Requirement ▸
In the forum thread below, which built-in tool is offered as a way to get the same info as osquery?

Selected passage ▸
-*-

[RJIb8RBYxzAMX9u]

osquery is not a built-in tool. You can get the same info with plutil(1):

  $ sudo plutil -p /private/var/db/dslocal/nodes/Default/users/root.plist

If I understand OP correctly, if passwd is a lone asterisk, then you haven't been exploited.

Edit: trying a little harder to dump accountPolicyData:

  $ sudo defaults read /private/var/db/dslocal/nodes/Default/users/root.plist accountPolicyData | grep -oE '[[:xdigit:]]+' | xxd -r -p

[simias]

>if passwd is a lone asterisk, then you haven't been exploited.

At the risk of sounding a bit pedantic you can't really assume that, it's possible that somebody used this vulnerability, installed some sort of backdoor and then disabled the account to hide their tracks.

[abritishguy]

That's correct.

[princekolt]

Bad news: I tried the exploit in my macOS Sierra installation and it didn't seem to work. However, the passwd entry on the output of your first command IS A LONE ASTERISK.

However I still can't login as root. This leads me to believe this behavior has always been there, and maybe the login methods just didn't allow an empty password.

[ybloviator]

This is very normal in 'nix' systems. '' indicates a locked account. (I've given up figuring out how to escape an asterisk)

ex:

  daemon:*:1:1::0:0:Owner of many system processes:/root:/usr/sbin/nologin
  operator:*:2:5::0:0:System &:/:/usr/sbin/nologin
  bin:*:3:7::0:0:Binaries Commands and Source:/:/usr/sbin/nologin
  tty:*:4:65533::0:0:Tty Sandbox:/:/usr/sbin/nologin

If the OS is letting you in with a '*'in the encrypted password field, something is very very wrong.

[warent]

I'm confused, why do you have to escape an asterisk?

[HarfTarf]

He's stuck inside

[vsl]

Markdown in HN comments.

[royprins]

Famous last words of a Roman centurion.

[adrianratnapala]

Nah, I've never seen them do worse than knock people out. Probably the next thing the centurion said was "Ow, what hit me!".

[kr3wn]

wildcard.

[dep_b]

Only High Sierra is affected.

-*-

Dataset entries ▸
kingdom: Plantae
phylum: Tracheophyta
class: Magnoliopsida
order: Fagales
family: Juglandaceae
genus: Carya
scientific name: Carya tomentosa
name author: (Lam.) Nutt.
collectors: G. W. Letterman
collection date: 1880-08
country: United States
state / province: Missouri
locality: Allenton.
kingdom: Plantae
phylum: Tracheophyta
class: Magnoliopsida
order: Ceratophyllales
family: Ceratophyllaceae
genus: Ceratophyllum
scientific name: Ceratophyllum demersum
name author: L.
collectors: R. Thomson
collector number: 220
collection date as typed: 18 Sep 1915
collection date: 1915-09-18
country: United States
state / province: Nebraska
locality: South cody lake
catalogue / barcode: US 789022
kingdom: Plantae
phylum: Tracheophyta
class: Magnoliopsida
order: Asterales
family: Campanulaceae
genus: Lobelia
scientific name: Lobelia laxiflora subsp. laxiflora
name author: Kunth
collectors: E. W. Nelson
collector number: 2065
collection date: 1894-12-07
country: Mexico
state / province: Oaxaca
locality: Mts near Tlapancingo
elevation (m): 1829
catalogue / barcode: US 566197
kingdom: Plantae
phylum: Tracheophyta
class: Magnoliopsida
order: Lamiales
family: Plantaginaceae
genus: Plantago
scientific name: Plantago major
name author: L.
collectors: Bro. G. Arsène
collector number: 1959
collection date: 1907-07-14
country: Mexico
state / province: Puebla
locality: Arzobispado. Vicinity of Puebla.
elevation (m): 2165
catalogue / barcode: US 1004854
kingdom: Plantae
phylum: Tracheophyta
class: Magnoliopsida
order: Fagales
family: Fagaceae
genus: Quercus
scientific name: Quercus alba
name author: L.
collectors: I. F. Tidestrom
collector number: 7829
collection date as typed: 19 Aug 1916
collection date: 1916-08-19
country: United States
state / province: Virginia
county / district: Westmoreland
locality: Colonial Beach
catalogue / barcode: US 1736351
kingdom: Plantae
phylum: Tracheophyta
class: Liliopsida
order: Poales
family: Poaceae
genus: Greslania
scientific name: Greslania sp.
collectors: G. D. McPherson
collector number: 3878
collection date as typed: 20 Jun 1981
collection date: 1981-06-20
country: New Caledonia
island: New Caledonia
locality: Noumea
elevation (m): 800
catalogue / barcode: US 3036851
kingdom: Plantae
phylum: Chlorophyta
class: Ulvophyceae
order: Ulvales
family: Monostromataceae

-*-

Solution to this task ▸
plutil(1)